Online Vehicle Trajectory Prediction Using Policy Anticipation Network and Optimization-Based Context Reasoning
This paper presents an innovative approach to vehicle trajectory prediction in urban environments, addressing the complexities associated with dynamic contextual factors such as road geometry, traffic regulations, and interactions with other moving agents. The authors propose a two-level prediction framework combining high-level policy anticipation with low-level optimization-based context reasoning. This solution critically addresses the multimodal nature of future trajectories and the intricate dependencies on environmental conditions.
Framework Overview
The proposed framework consists of a high-level policy anticipation network combined with a low-level optimization-based reasoning process. The policy anticipation network utilizes a Long Short-Term Memory (LSTM) architecture to predict high-level driving policies such as moving forward, yielding, turning, and lane changing based on sequential historical observations.

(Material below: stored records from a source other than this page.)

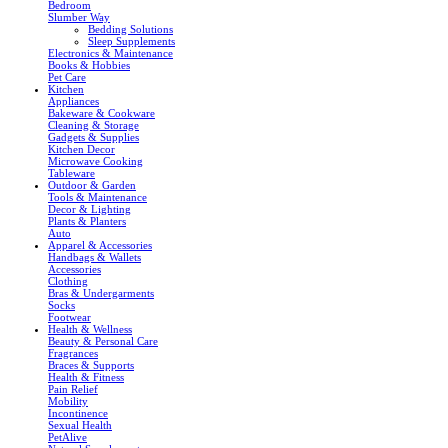
Bedroom
Slumber Way
Bedding Solutions
Sleep Supplements
Electronics & Maintenance
Books & Hobbies
Pet Care
Kitchen
Appliances
Bakeware & Cookware
Cleaning & Storage
Gadgets & Supplies
Kitchen Decor
Microwave Cooking
Tableware
Outdoor & Garden
Tools & Maintenance
Decor & Lighting
Plants & Planters
Auto
Apparel & Accessories
Handbags & Wallets
Accessories
Clothing
Bras & Undergarments
Socks
Footwear
Health & Wellness
Beauty & Personal Care
Fragrances
Braces & Supports
Health & Fitness
Pain Relief
Mobility
Incontinence
Sexual Health
PetAlive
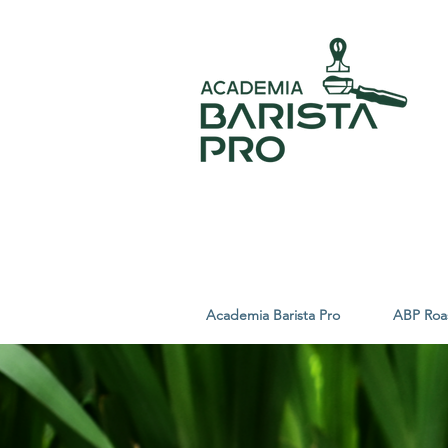
Academia Barista Pro
ABP Roa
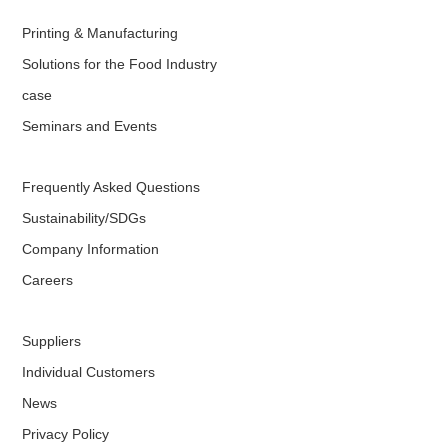
Printing & Manufacturing
Solutions for the Food Industry
case
Seminars and Events
Frequently Asked Questions
Sustainability/SDGs
Company Information
Careers
Suppliers
Individual Customers
News
Privacy Policy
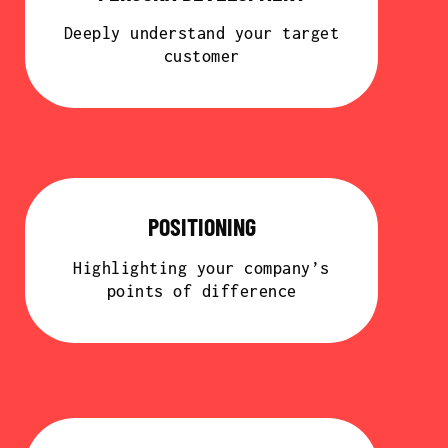
Deeply understand your target
customer
POSITIONING
Highlighting your company’s
points of difference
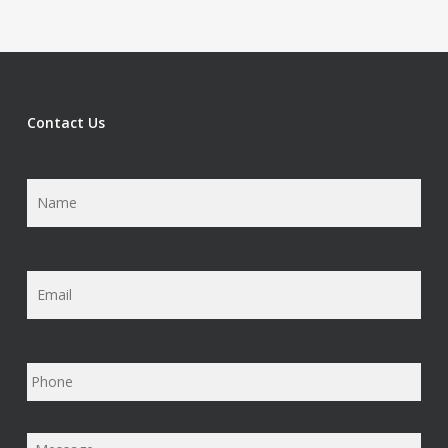
Contact Us
Name
*
Email
*
Phone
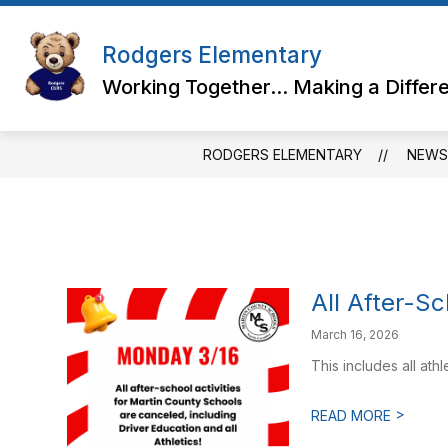
Skip
to
content
Rodgers Elementary
Working Together... Making a Differ
RODGERS ELEMENTARY
NEWS
All After-Sc
March 16, 2026
This includes all ath
>
READ MORE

This high-level predicted policy informs the subsequent optimization process, which generates trajectory predictions by balancing various contextual costs within an optimization framework.
Key Contributions and Methodology
Policy Anticipation Network
The use of an LSTM-based policy anticipation network enables the system to predict likely future policies based on a sliding window of historical vehicle states. This approach allows the anticipation of complex maneuvers in scenarios such as intersections with differing directional options. The network outputs a probability distribution across policy labels to handle uncertainty and variations in vehicle behaviors.
Optimization-Based Context Reasoning
Central to the framework's low-level reasoning is a multi-layer cost map structure encoding diverse driving context factors, including lane geometry, static and dynamic obstacles, traffic lights, and speed limits. Non-holonomic constraints are considered to ensure compliance with realistic vehicular dynamics. The optimization seeks a trajectory minimizing a weighted sum of these costs, effectively integrating multimodal environmental influences. This structured problem formulation allows for adaptability across various urban driving conditions.
Validation and Results
Testing was conducted using the autonomous driving simulator CARLA, providing realistic urban scenario data. The framework demonstrated effectiveness across various traffic configurations: curved roads, intersections with construction, and interactions with pedestrians. Quantitative evaluations revealed significant accuracy improvements over baseline models that lacked context-awareness and multimodal integration. The proposed method consistently achieved lower prediction errors, confirming the importance of a hierarchical reasoning strategy encompassing intention inference and contextual adaptability.
Implications and Future Directions
The results indicate strong potential for deploying this framework in real-world autonomous vehicle systems, particularly in complex urban environments. By effectively predicting vehicle trajectories that account for high-level intentions and contextual factors, this method enhances safety and efficiency in autonomous navigation. Future work may focus on integrating inverse reinforcement learning (IRL) for automated tuning of cost weights, further refining the framework’s capability to model human driver behavior. Additionally, exploration into incorporating real-time interaction modeling between agents holds promise for advancing trajectory prediction methodologies.
The study provides a versatile and robust approach to trajectory prediction, recognizing both theoretical implications for modeling decision-making processes and practical benefits for autonomous driving technologies.